His grip deepened around the phone as he whispered. He had spent the previous few afternoons with her, at her house, and each time he came home he was the same: roaming the room, pulling at the buttons on his shirt, muttering to himself, trying to read his Bible, looking for something that might justify himself, or maybe looking for a word to leave him even further tortured, a pain that would leave him again on edge. That, and a happiness too, an energy. I wasn’t sure what to tell him anymore. Give in to the despondency. Find a new posting. Forget her. Move on. At least with the hookers he didn’t have time to juggle notions of love and loss — down on the street it was pure take and take. But with Adelita it was different — she wasn’t pushing any greed or climax. This is my body, it has been given up for you.

Later, around noon, I found Corrigan in the bathroom, shaving in front of the mirror. He had been down to the Bronx county courthouse, where most of the hookers had already been released on time served. But there were outstanding warrants in Manhattan for Tillie and Jazzlyn. They had pulled some robbery together, turned on a trick. The case was old. Still, they were both going to be transported downtown. He pulled on a crisp black shirt and dark trousers, went to the mirror again, pasted his long hair back with water. “Well, well,” he said. He took a small scissors to his hair and lopped off about four inches. His fringe went in three smooth snips.

“I’m going to go down to help them,” he said.

“Where?”

“The parthenon of justice.”

He looked older, more worn. With his haircut, the bald spot was more pronounced.

“They call it the Tombs. They’ll be arraigned in Centre Street. Listen, I need you to take my shift in the nursing home. I talked with Adelita. She already knows.”

“Me? What am I going to do with them?”

“I don’t know. Take them to the beach or something.”

“I have a job in Queens.”

“Do it for me, brother, will you, please? I’ll give you a shout later on.” He turned at the door. “And look after Adelita for me too, will you?”

“Sure.”

“Promise me.”

“Yeah, I will — now, go.”

Outside I could hear the sounds of the children following Corrigan down the stairs, laughing.
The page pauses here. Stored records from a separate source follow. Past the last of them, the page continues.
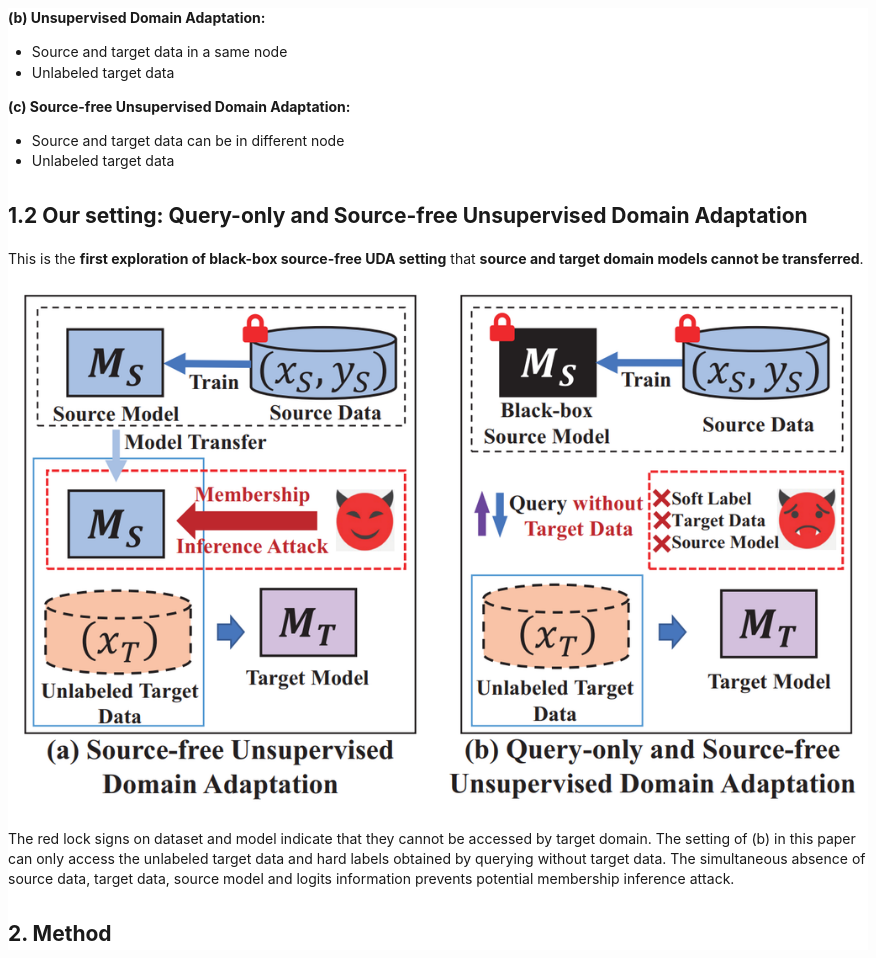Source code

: **(b) Unsupervised Domain Adaptation:**
- Source and target data in a same node
- Unlabeled target data

**(c) Source-free Unsupervised Domain Adaptation:**
- Source and target data can be in different node
- Unlabeled target data



## 1.2 Our setting: **Query-only and Source-free Unsupervised Domain Adaptation**

This is the **first exploration of black-box source-free UDA setting** that **source and target domain models cannot be transferred**.

<p align="center">
    <img src='/our setting.png' width=900/>
</p>
The red lock signs on dataset and model indicate that they cannot be accessed by target domain. The setting of (b) in this paper can only access the unlabeled target data and hard labels obtained by querying without target data. The simultaneous absence of source data, target data, source model and logits information prevents potential membership inference attack.

## 2. Method
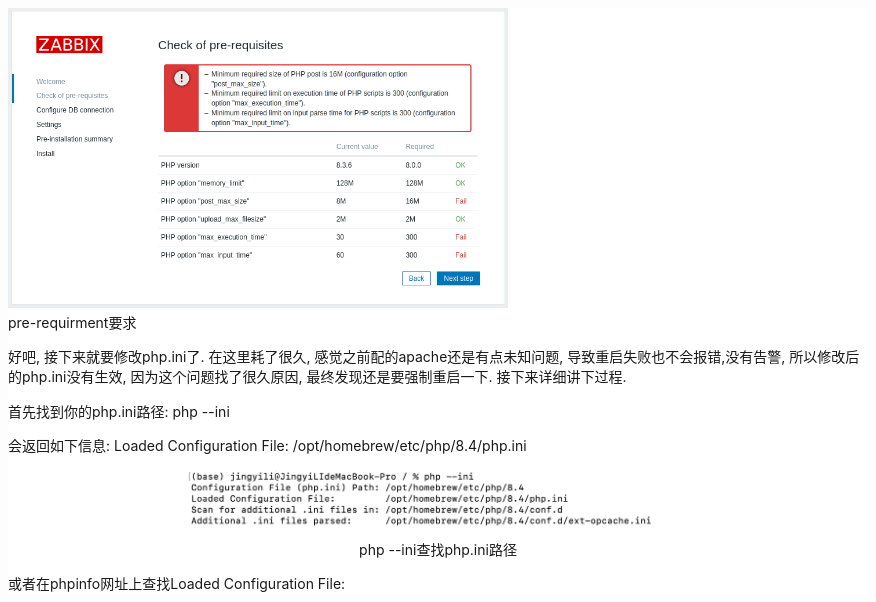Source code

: <img src="/assets/img/zabbix13.png" alt="" width="500">
<figcaption>pre-requirment要求</figcaption>
</figure>

好吧, 接下来就要修改php.ini了. 在这里耗了很久, 感觉之前配的apache还是有点未知问题, 导致重启失败也不会报错,没有告警, 所以修改后的php.ini没有生效, 因为这个问题找了很久原因, 最终发现还是要强制重启一下. 接下来详细讲下过程.

首先找到你的php.ini路径: php --ini

会返回如下信息: Loaded Configuration File: /opt/homebrew/etc/php/8.4/php.ini

<figure style="text-align: center;">
<img src="/assets/img/zabbix15.png" alt="" width="500">
<figcaption>php --ini查找php.ini路径</figcaption>
</figure>

或者在phpinfo网址上查找Loaded Configuration File:

<figure style="text-align: center;">
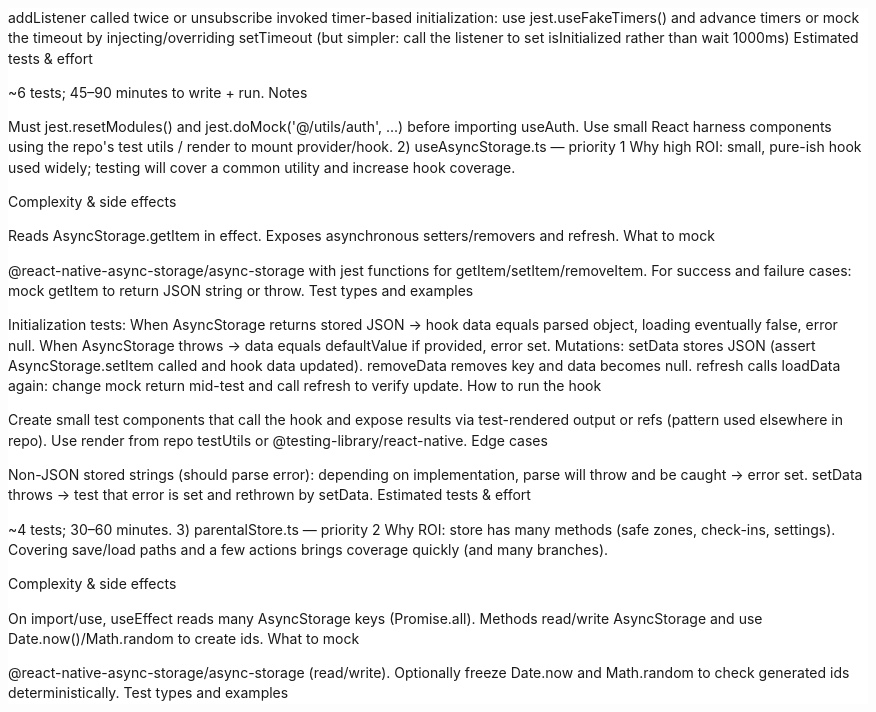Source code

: addListener called twice or unsubscribe invoked
timer-based initialization: use jest.useFakeTimers() and advance timers or mock the timeout by injecting/overriding setTimeout (but simpler: call the listener to set isInitialized rather than wait 1000ms)
Estimated tests & effort

~6 tests; 45–90 minutes to write + run.
Notes

Must jest.resetModules() and jest.doMock('@/utils/auth', ...) before importing useAuth.
Use small React harness components using the repo's test utils / render to mount provider/hook.
2) useAsyncStorage.ts — priority 1
Why high ROI: small, pure-ish hook used widely; testing will cover a common utility and increase hook coverage.

Complexity & side effects

Reads AsyncStorage.getItem in effect.
Exposes asynchronous setters/removers and refresh.
What to mock

@react-native-async-storage/async-storage with jest functions for getItem/setItem/removeItem.
For success and failure cases: mock getItem to return JSON string or throw.
Test types and examples

Initialization tests:
When AsyncStorage returns stored JSON → hook data equals parsed object, loading eventually false, error null.
When AsyncStorage throws → data equals defaultValue if provided, error set.
Mutations:
setData stores JSON (assert AsyncStorage.setItem called and hook data updated).
removeData removes key and data becomes null.
refresh calls loadData again: change mock return mid-test and call refresh to verify update.
How to run the hook

Create small test components that call the hook and expose results via test-rendered output or refs (pattern used elsewhere in repo). Use render from repo testUtils or @testing-library/react-native.
Edge cases

Non-JSON stored strings (should parse error): depending on implementation, parse will throw and be caught → error set.
setData throws → test that error is set and rethrown by setData.
Estimated tests & effort

~4 tests; 30–60 minutes.
3) parentalStore.ts — priority 2
Why ROI: store has many methods (safe zones, check-ins, settings). Covering save/load paths and a few actions brings coverage quickly (and many branches).

Complexity & side effects

On import/use, useEffect reads many AsyncStorage keys (Promise.all).
Methods read/write AsyncStorage and use Date.now()/Math.random to create ids.
What to mock

@react-native-async-storage/async-storage (read/write).
Optionally freeze Date.now and Math.random to check generated ids deterministically.
Test types and examples
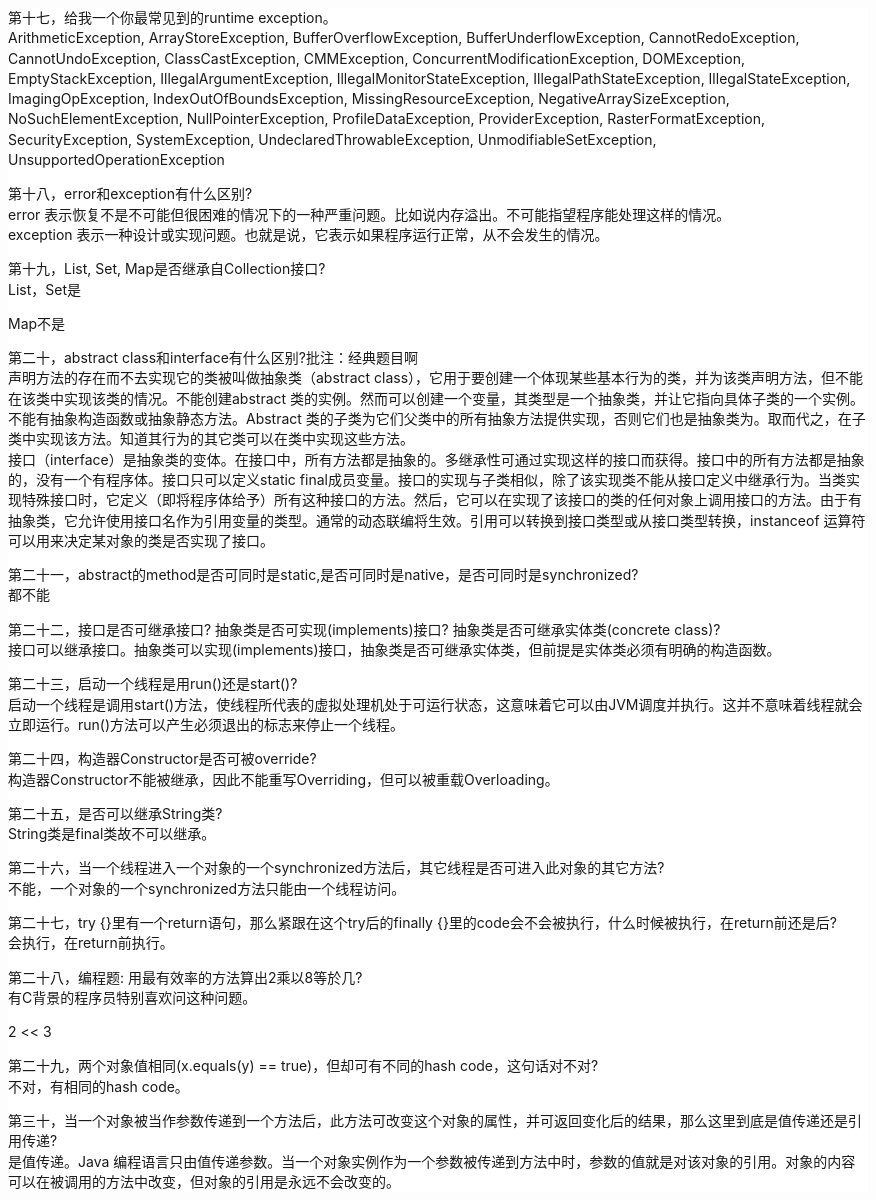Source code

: 第十七，给我一个你最常见到的runtime exception。  
ArithmeticException, ArrayStoreException, BufferOverflowException, BufferUnderflowException, CannotRedoException, CannotUndoException, ClassCastException, CMMException, ConcurrentModificationException, DOMException, EmptyStackException, IllegalArgumentException, IllegalMonitorStateException, IllegalPathStateException, IllegalStateException,   
ImagingOpException, IndexOutOfBoundsException, MissingResourceException, NegativeArraySizeException, NoSuchElementException, NullPointerException, ProfileDataException, ProviderException, RasterFormatException, SecurityException, SystemException, UndeclaredThrowableException, UnmodifiableSetException, UnsupportedOperationException

第十八，error和exception有什么区别?  
error 表示恢复不是不可能但很困难的情况下的一种严重问题。比如说内存溢出。不可能指望程序能处理这样的情况。  
exception 表示一种设计或实现问题。也就是说，它表示如果程序运行正常，从不会发生的情况。

第十九，List, Set, Map是否继承自Collection接口?  
List，Set是

Map不是

第二十，abstract class和interface有什么区别?批注：经典题目啊  
声明方法的存在而不去实现它的类被叫做抽象类（abstract class），它用于要创建一个体现某些基本行为的类，并为该类声明方法，但不能在该类中实现该类的情况。不能创建abstract 类的实例。然而可以创建一个变量，其类型是一个抽象类，并让它指向具体子类的一个实例。不能有抽象构造函数或抽象静态方法。Abstract 类的子类为它们父类中的所有抽象方法提供实现，否则它们也是抽象类为。取而代之，在子类中实现该方法。知道其行为的其它类可以在类中实现这些方法。  
接口（interface）是抽象类的变体。在接口中，所有方法都是抽象的。多继承性可通过实现这样的接口而获得。接口中的所有方法都是抽象的，没有一个有程序体。接口只可以定义static final成员变量。接口的实现与子类相似，除了该实现类不能从接口定义中继承行为。当类实现特殊接口时，它定义（即将程序体给予）所有这种接口的方法。然后，它可以在实现了该接口的类的任何对象上调用接口的方法。由于有抽象类，它允许使用接口名作为引用变量的类型。通常的动态联编将生效。引用可以转换到接口类型或从接口类型转换，instanceof 运算符可以用来决定某对象的类是否实现了接口。

第二十一，abstract的method是否可同时是static,是否可同时是native，是否可同时是synchronized?  
都不能

第二十二，接口是否可继承接口? 抽象类是否可实现(implements)接口? 抽象类是否可继承实体类(concrete class)?  
接口可以继承接口。抽象类可以实现(implements)接口，抽象类是否可继承实体类，但前提是实体类必须有明确的构造函数。

第二十三，启动一个线程是用run()还是start()?  
启动一个线程是调用start()方法，使线程所代表的虚拟处理机处于可运行状态，这意味着它可以由JVM调度并执行。这并不意味着线程就会立即运行。run()方法可以产生必须退出的标志来停止一个线程。

第二十四，构造器Constructor是否可被override?  
构造器Constructor不能被继承，因此不能重写Overriding，但可以被重载Overloading。

第二十五，是否可以继承String类?  
String类是final类故不可以继承。

第二十六，当一个线程进入一个对象的一个synchronized方法后，其它线程是否可进入此对象的其它方法?  
不能，一个对象的一个synchronized方法只能由一个线程访问。

第二十七，try {}里有一个return语句，那么紧跟在这个try后的finally {}里的code会不会被执行，什么时候被执行，在return前还是后?  
会执行，在return前执行。

第二十八，编程题: 用最有效率的方法算出2乘以8等於几?  
有C背景的程序员特别喜欢问这种问题。

2 << 3

第二十九，两个对象值相同(x.equals(y) == true)，但却可有不同的hash code，这句话对不对?  
不对，有相同的hash code。

第三十，当一个对象被当作参数传递到一个方法后，此方法可改变这个对象的属性，并可返回变化后的结果，那么这里到底是值传递还是引用传递?   
是值传递。Java 编程语言只由值传递参数。当一个对象实例作为一个参数被传递到方法中时，参数的值就是对该对象的引用。对象的内容可以在被调用的方法中改变，但对象的引用是永远不会改变的。
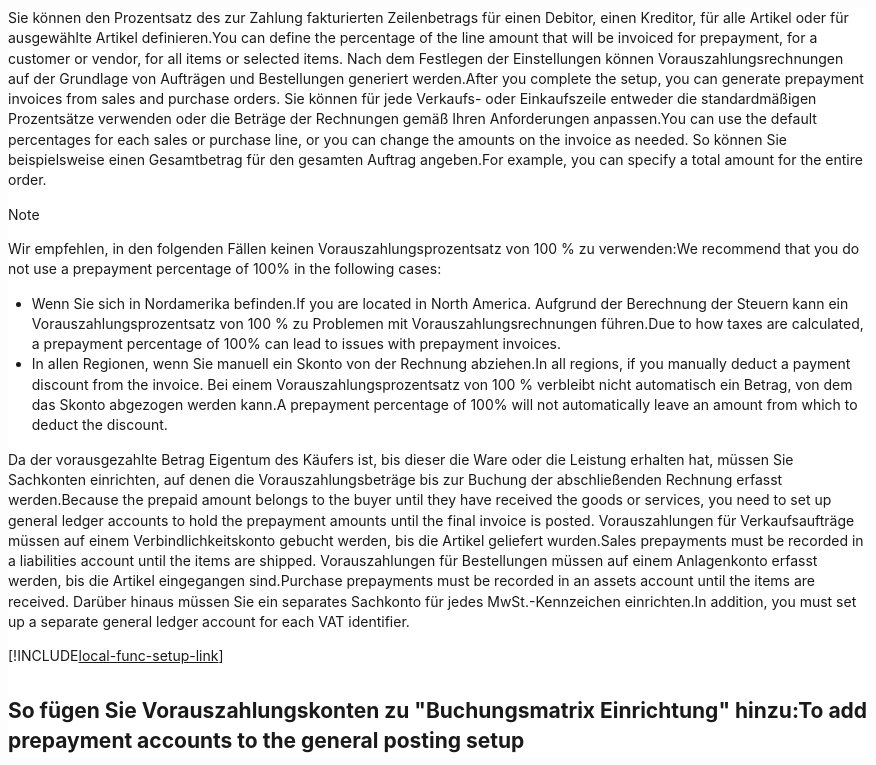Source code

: <span data-ttu-id="2cc80-114">Sie können den Prozentsatz des zur Zahlung fakturierten Zeilenbetrags für einen Debitor, einen Kreditor, für alle Artikel oder für ausgewählte Artikel definieren.</span><span class="sxs-lookup"><span data-stu-id="2cc80-114">You can define the percentage of the line amount that will be invoiced for prepayment, for a customer or vendor, for all items or selected items.</span></span> <span data-ttu-id="2cc80-115">Nach dem Festlegen der Einstellungen können Vorauszahlungsrechnungen auf der Grundlage von Aufträgen und Bestellungen generiert werden.</span><span class="sxs-lookup"><span data-stu-id="2cc80-115">After you complete the setup, you can generate prepayment invoices from sales and purchase orders.</span></span> <span data-ttu-id="2cc80-116">Sie können für jede Verkaufs- oder Einkaufszeile entweder die standardmäßigen Prozentsätze verwenden oder die Beträge der Rechnungen gemäß Ihren Anforderungen anpassen.</span><span class="sxs-lookup"><span data-stu-id="2cc80-116">You can use the default percentages for each sales or purchase line, or you can change the amounts on the invoice as needed.</span></span> <span data-ttu-id="2cc80-117">So können Sie beispielsweise einen Gesamtbetrag für den gesamten Auftrag angeben.</span><span class="sxs-lookup"><span data-stu-id="2cc80-117">For example, you can specify a total amount for the entire order.</span></span>  

> [!NOTE]
> <span data-ttu-id="2cc80-118">Wir empfehlen, in den folgenden Fällen keinen Vorauszahlungsprozentsatz von 100 % zu verwenden:</span><span class="sxs-lookup"><span data-stu-id="2cc80-118">We recommend that you do not use a prepayment percentage of 100% in the following cases:</span></span>
> * <span data-ttu-id="2cc80-119">Wenn Sie sich in Nordamerika befinden.</span><span class="sxs-lookup"><span data-stu-id="2cc80-119">If you are located in North America.</span></span> <span data-ttu-id="2cc80-120">Aufgrund der Berechnung der Steuern kann ein Vorauszahlungsprozentsatz von 100 % zu Problemen mit Vorauszahlungsrechnungen führen.</span><span class="sxs-lookup"><span data-stu-id="2cc80-120">Due to how taxes are calculated, a prepayment percentage of 100% can lead to issues with prepayment invoices.</span></span>
> * <span data-ttu-id="2cc80-121">In allen Regionen, wenn Sie manuell ein Skonto von der Rechnung abziehen.</span><span class="sxs-lookup"><span data-stu-id="2cc80-121">In all regions, if you manually deduct a payment discount from the invoice.</span></span> <span data-ttu-id="2cc80-122">Bei einem Vorauszahlungsprozentsatz von 100 % verbleibt nicht automatisch ein Betrag, von dem das Skonto abgezogen werden kann.</span><span class="sxs-lookup"><span data-stu-id="2cc80-122">A prepayment percentage of 100% will not automatically leave an amount from which to deduct the discount.</span></span> 

<span data-ttu-id="2cc80-123">Da der vorausgezahlte Betrag Eigentum des Käufers ist, bis dieser die Ware oder die Leistung erhalten hat, müssen Sie Sachkonten einrichten, auf denen die Vorauszahlungsbeträge bis zur Buchung der abschließenden Rechnung erfasst werden.</span><span class="sxs-lookup"><span data-stu-id="2cc80-123">Because the prepaid amount belongs to the buyer until they have received the goods or services, you need to set up general ledger accounts to hold the prepayment amounts until the final invoice is posted.</span></span> <span data-ttu-id="2cc80-124">Vorauszahlungen für Verkaufsaufträge müssen auf einem Verbindlichkeitskonto gebucht werden, bis die Artikel geliefert wurden.</span><span class="sxs-lookup"><span data-stu-id="2cc80-124">Sales prepayments must be recorded in a liabilities account until the items are shipped.</span></span> <span data-ttu-id="2cc80-125">Vorauszahlungen für Bestellungen müssen auf einem Anlagenkonto erfasst werden, bis die Artikel eingegangen sind.</span><span class="sxs-lookup"><span data-stu-id="2cc80-125">Purchase prepayments must be recorded in an assets account until the items are received.</span></span> <span data-ttu-id="2cc80-126">Darüber hinaus müssen Sie ein separates Sachkonto für jedes MwSt.-Kennzeichen einrichten.</span><span class="sxs-lookup"><span data-stu-id="2cc80-126">In addition, you must set up a separate general ledger account for each VAT identifier.</span></span>  

[!INCLUDE[local-func-setup-link](includes/local-func-setup-link.md)]

## <a name="to-add-prepayment-accounts-to-the-general-posting-setup"></a><span data-ttu-id="2cc80-127">So fügen Sie Vorauszahlungskonten zu "Buchungsmatrix Einrichtung" hinzu:</span><span class="sxs-lookup"><span data-stu-id="2cc80-127">To add prepayment accounts to the general posting setup</span></span>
It was only when the apartment had fallen into full silence did I remember that he had taken the brown van with him.

At a rental joint down in Hunts Point, I used the very last of my tips to make a deposit on a van. “Air-conditioning,” said the clerk with an idiotic grin. It was like he was explaining science. He had his badge name pasted over his heart. “Don’t run it too hard, it’s brand new.”

It was one of those days when the summer seemed to have fallen into place, not too warm, cloudy, a tranquilized sun high in the sky. On the radio a DJ played Marvin Gaye. I maneuvered around a low-slung Cadillac and onto the highway.

Adelita was waiting by the ramp of the home. She had brought her children to work — two dark beauties. The younger one tugged at her uniform and Adelita went down to eye level with her, kissed the child’s eyelids. Adelita’s hair was tied back with a long colorful scarf and her face shone.

I understood perfectly, then, what Corrigan knew: she had an interior order, and for all her toughness there was a beauty that rose easily to the surface.

She smiled at the idea that we should try the beach. She said it was ambitious but impossible — no insurance, and it was against the rules. Her kids screamed beside her, tugged on her uniform, grabbed her wrist. “No, m’ijo,” she said sharply to her son, and we went through the routine of loading all the wheelchairs and jamming the kids between the seats. Litter was pinned against the railings of the park. We pulled the van in under the shade of a building. “Oh, what the hell,” said Adelita. She slid across into the driver’s seat. I rounded the back of the van. Albee was looking out at me, and he mouthed a word with a grin. No need to ask. Adelita beeped the horn and pulled the van out into a light summer traffic. The children cheered as we merged onto the highway. In the distance, Manhattan was like something made out of play boxes.